Miguel Torga meurt le 17 janvier, à 12h33, à l'Institut d'Oncologie, à Coimbra. Le lendemain, il est enterré dans une tombe au cimetière de S. Martinho de Anta.



Note finale
Pour élaborer cette chronologie de la vie et de l’œuvre de Miguel Torga, je me suis appuyé sur la lecture des seize volumes du Diário et du roman autobiographique La Création du Monde. J’ai également consulté pour cela la documentation de la collection de Miguel Torga déposée à la Maison Municipale de la Culture de Coimbra. Je souligne également la consultation du livre de Clara Rocha, Miguel Torga : Fotobiografia, Lisbonne, D. Quixote, 2000, une pièce fondamentale pour l’étude d’aspects biographiques sur Miguel Torga.

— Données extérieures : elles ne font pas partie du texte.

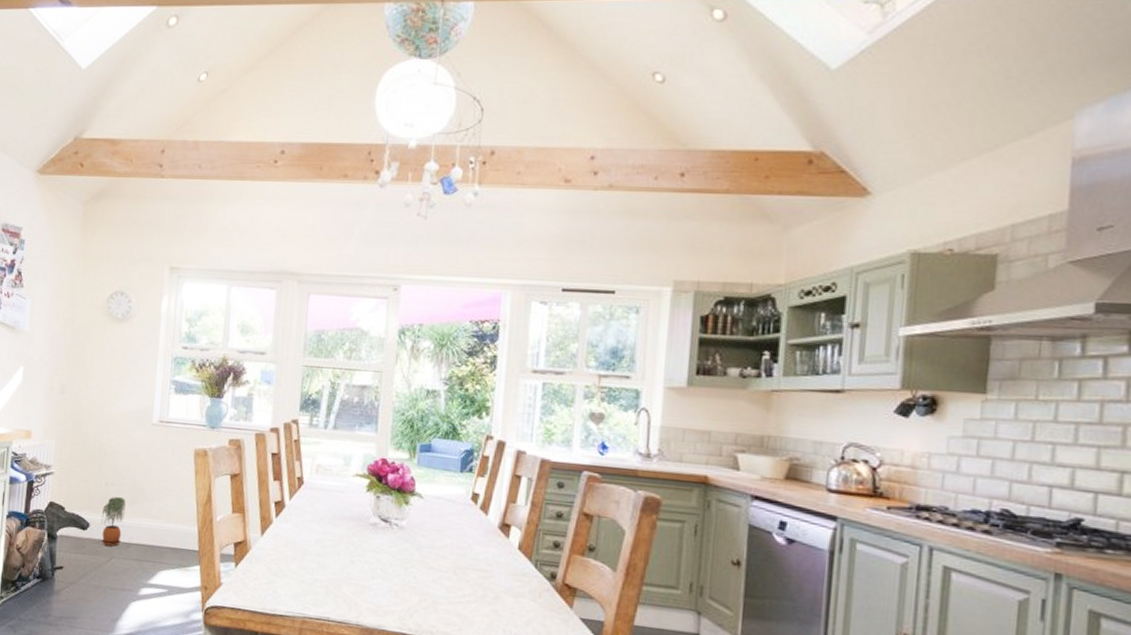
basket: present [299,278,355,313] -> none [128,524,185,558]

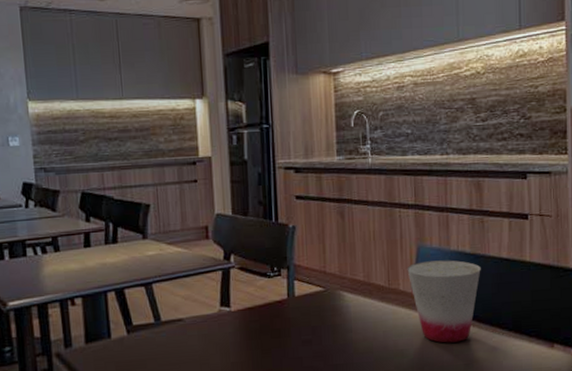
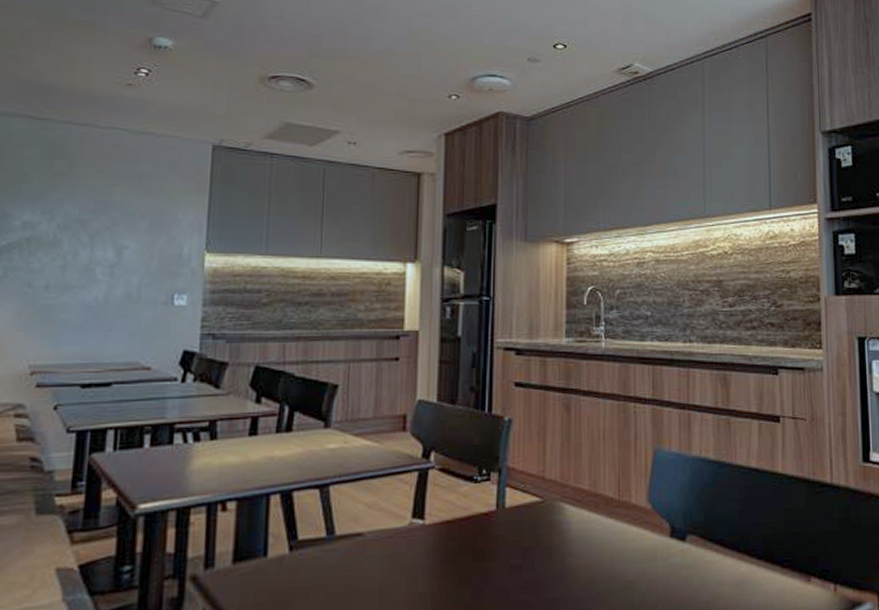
cup: present [407,260,481,343] -> none [641,468,727,573]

Autres sources bibliographiques : Andrade, Carlos Santarém, Os dias de Coimbra na obra de Miguel Torga, Coimbra, Mairie de Coimbra / Commission de Coordination de la Région Centre, 2003 ; Melo, José de, Miguel Torga, Lisbonne, Arcádia, 1960 ; Melo, José de, Miguel Torga : fotobiobibliografia, Aveiro, Estante Editora, 1995 ; Moreiro, José Maria, Eu, Miguel Torga, Lisboa, Difel, 2001. Nunes, Renato, Miguel Torga e a Pide, Coimbra, Minerva, 2007.